24. Bu itibarla başvuru konusu olayda başvurucunun ileri sürdüğü iddiaların yargılama mercilerince delillerin değerlendirilmesine ve hukuk kurallarının yorumlanmasına ilişkin olduğu, mahkeme kararında bariz takdir hatası veya açık bir keyfîlik oluşturan bir durumun da bulunmadığı dikkate alındığında ihlal iddialarının kanun yolu şikâyeti niteliğinde olduğu anlaşılmıştır. Dolayısıyla başvurucunun şikâyetinin açıkça dayanaktan yoksun olduğu sonucuna ulaşılmıştır.

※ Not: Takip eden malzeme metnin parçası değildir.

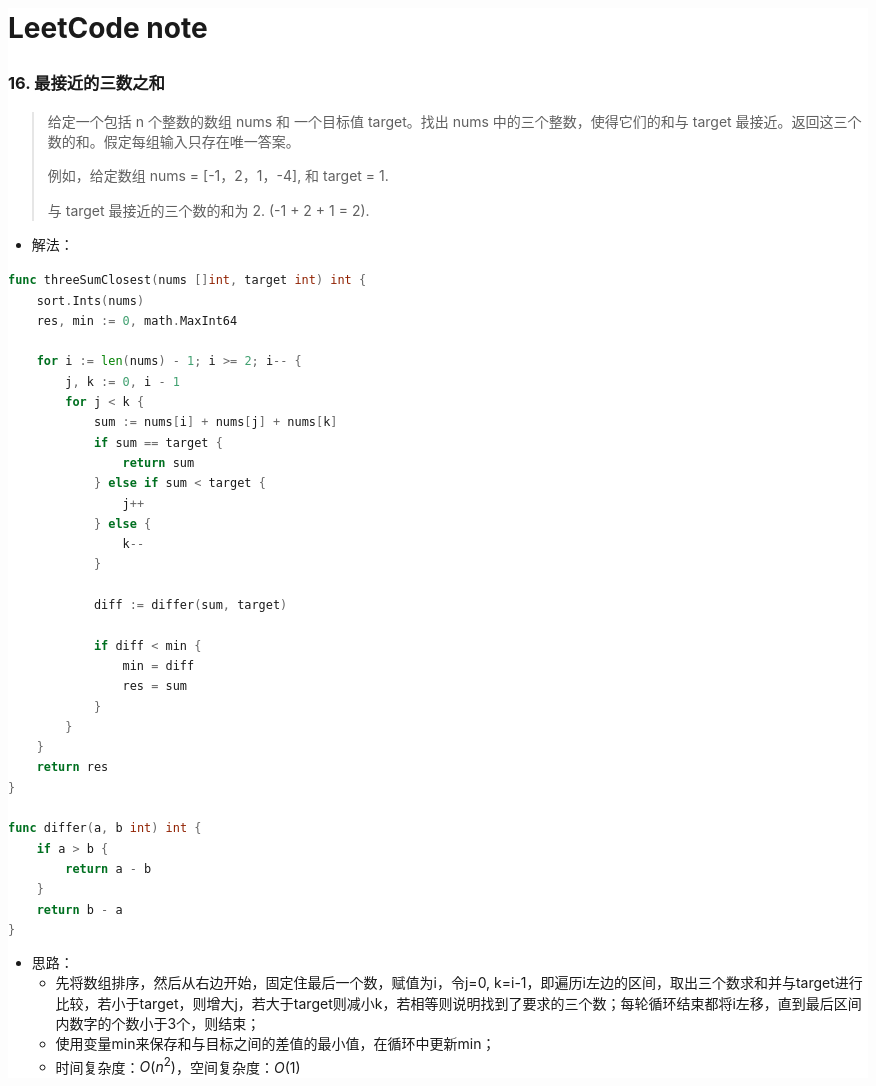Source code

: # LeetCode note

### 16. 最接近的三数之和

>给定一个包括 n 个整数的数组 nums 和 一个目标值 target。找出 nums 中的三个整数，使得它们的和与 target 最接近。返回这三个数的和。假定每组输入只存在唯一答案。
>
>例如，给定数组 nums = [-1，2，1，-4], 和 target = 1.
>
>与 target 最接近的三个数的和为 2. (-1 + 2 + 1 = 2).
>

- 解法：

```go
func threeSumClosest(nums []int, target int) int {
    sort.Ints(nums)
    res, min := 0, math.MaxInt64
    
    for i := len(nums) - 1; i >= 2; i-- {
        j, k := 0, i - 1
        for j < k {
            sum := nums[i] + nums[j] + nums[k]
            if sum == target {
                return sum
            } else if sum < target {
                j++
            } else {
                k--
            }
            
            diff := differ(sum, target)
            
            if diff < min {
                min = diff
                res = sum
            }
        }
    }
    return res
}

func differ(a, b int) int {
    if a > b {
        return a - b
    }
    return b - a
}
```

- 思路：
  - 先将数组排序，然后从右边开始，固定住最后一个数，赋值为i，令j=0, k=i-1，即遍历i左边的区间，取出三个数求和并与target进行比较，若小于target，则增大j，若大于target则减小k，若相等则说明找到了要求的三个数；每轮循环结束都将i左移，直到最后区间内数字的个数小于3个，则结束；
  - 使用变量min来保存和与目标之间的差值的最小值，在循环中更新min；
  - 时间复杂度：$O(n^2)$，空间复杂度：$O(1)$
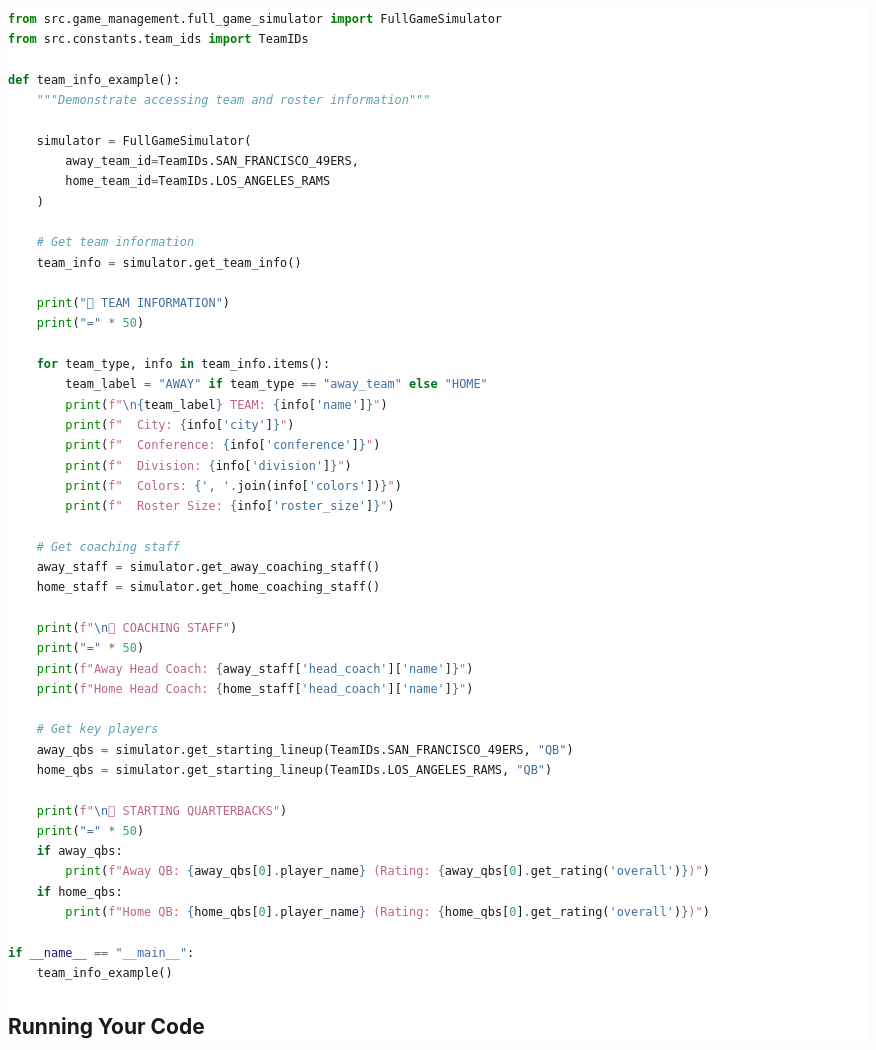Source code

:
```python
from src.game_management.full_game_simulator import FullGameSimulator
from src.constants.team_ids import TeamIDs

def team_info_example():
    """Demonstrate accessing team and roster information"""

    simulator = FullGameSimulator(
        away_team_id=TeamIDs.SAN_FRANCISCO_49ERS,
        home_team_id=TeamIDs.LOS_ANGELES_RAMS
    )

    # Get team information
    team_info = simulator.get_team_info()

    print("🏈 TEAM INFORMATION")
    print("=" * 50)

    for team_type, info in team_info.items():
        team_label = "AWAY" if team_type == "away_team" else "HOME"
        print(f"\n{team_label} TEAM: {info['name']}")
        print(f"  City: {info['city']}")
        print(f"  Conference: {info['conference']}")
        print(f"  Division: {info['division']}")
        print(f"  Colors: {', '.join(info['colors'])}")
        print(f"  Roster Size: {info['roster_size']}")

    # Get coaching staff
    away_staff = simulator.get_away_coaching_staff()
    home_staff = simulator.get_home_coaching_staff()

    print(f"\n🏈 COACHING STAFF")
    print("=" * 50)
    print(f"Away Head Coach: {away_staff['head_coach']['name']}")
    print(f"Home Head Coach: {home_staff['head_coach']['name']}")

    # Get key players
    away_qbs = simulator.get_starting_lineup(TeamIDs.SAN_FRANCISCO_49ERS, "QB")
    home_qbs = simulator.get_starting_lineup(TeamIDs.LOS_ANGELES_RAMS, "QB")

    print(f"\n🏈 STARTING QUARTERBACKS")
    print("=" * 50)
    if away_qbs:
        print(f"Away QB: {away_qbs[0].player_name} (Rating: {away_qbs[0].get_rating('overall')})")
    if home_qbs:
        print(f"Home QB: {home_qbs[0].player_name} (Rating: {home_qbs[0].get_rating('overall')})")

if __name__ == "__main__":
    team_info_example()
```

## Running Your Code
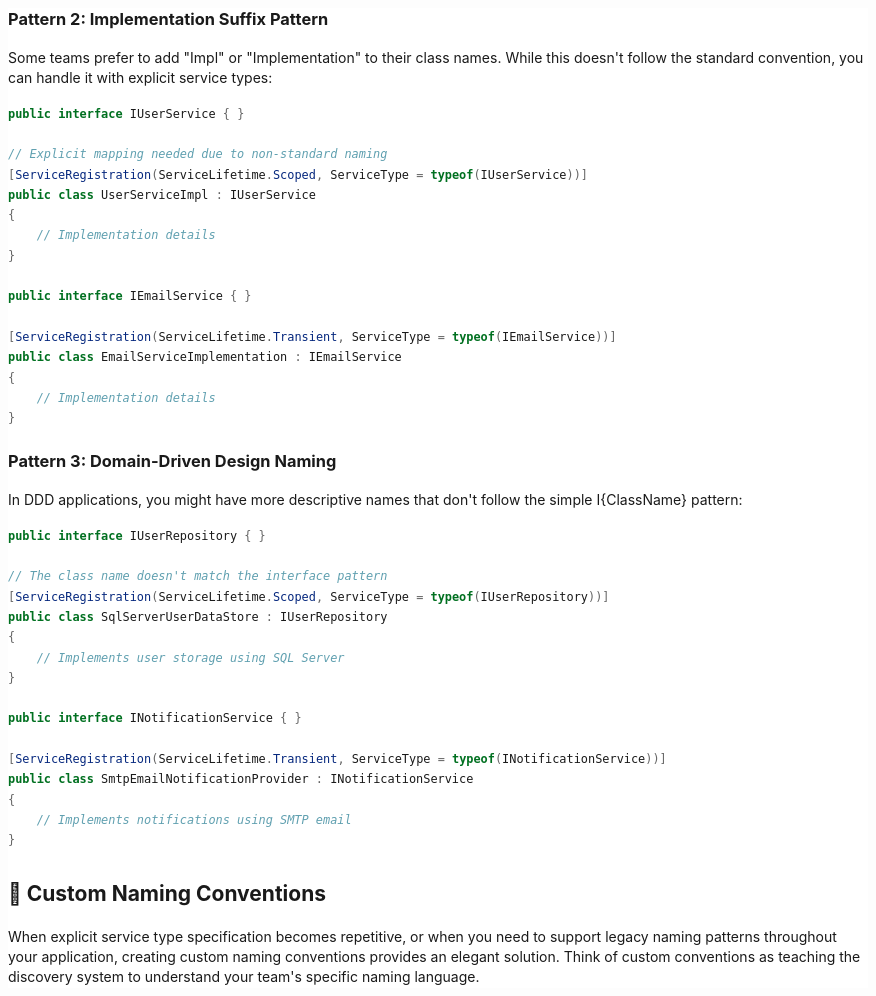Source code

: ### Pattern 2: Implementation Suffix Pattern

Some teams prefer to add "Impl" or "Implementation" to their class names. While this doesn't follow the standard convention, you can handle it with explicit service types:

```csharp
public interface IUserService { }

// Explicit mapping needed due to non-standard naming
[ServiceRegistration(ServiceLifetime.Scoped, ServiceType = typeof(IUserService))]
public class UserServiceImpl : IUserService
{
    // Implementation details
}

public interface IEmailService { }

[ServiceRegistration(ServiceLifetime.Transient, ServiceType = typeof(IEmailService))]
public class EmailServiceImplementation : IEmailService
{
    // Implementation details
}
```

### Pattern 3: Domain-Driven Design Naming

In DDD applications, you might have more descriptive names that don't follow the simple I{ClassName} pattern:

```csharp
public interface IUserRepository { }

// The class name doesn't match the interface pattern
[ServiceRegistration(ServiceLifetime.Scoped, ServiceType = typeof(IUserRepository))]
public class SqlServerUserDataStore : IUserRepository
{
    // Implements user storage using SQL Server
}

public interface INotificationService { }

[ServiceRegistration(ServiceLifetime.Transient, ServiceType = typeof(INotificationService))]
public class SmtpEmailNotificationProvider : INotificationService
{
    // Implements notifications using SMTP email
}
```

## 🎨 Custom Naming Conventions

When explicit service type specification becomes repetitive, or when you need to support legacy naming patterns throughout your application, creating custom naming conventions provides an elegant solution. Think of custom conventions as teaching the discovery system to understand your team's specific naming language.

25. Açıklanan gerekçelerle başvurunun bu kısmının açıkça dayanaktan yoksun olması nedeniyle kabul edilemez olduğuna karar verilmesi gerekir.
III. HÜKÜM
Açıklanan gerekçelerle;
A. 1. Çalışma hakkının ihlal edildiğine ilişkin iddianın konu bakımından yetkisizlik nedeniyle KABUL EDİLEMEZ OLDUĞUNA,
2. Diğer ihlal iddialarının açıkça dayanaktan yoksun olması nedeniyle KABUL EDİLEMEZ OLDUĞUNA,
B. Yargılama giderlerinin başvurucu üzerinde BIRAKILMASINA 18/12/2024 tarihinde OYBİRLİĞİYLE karar verildi.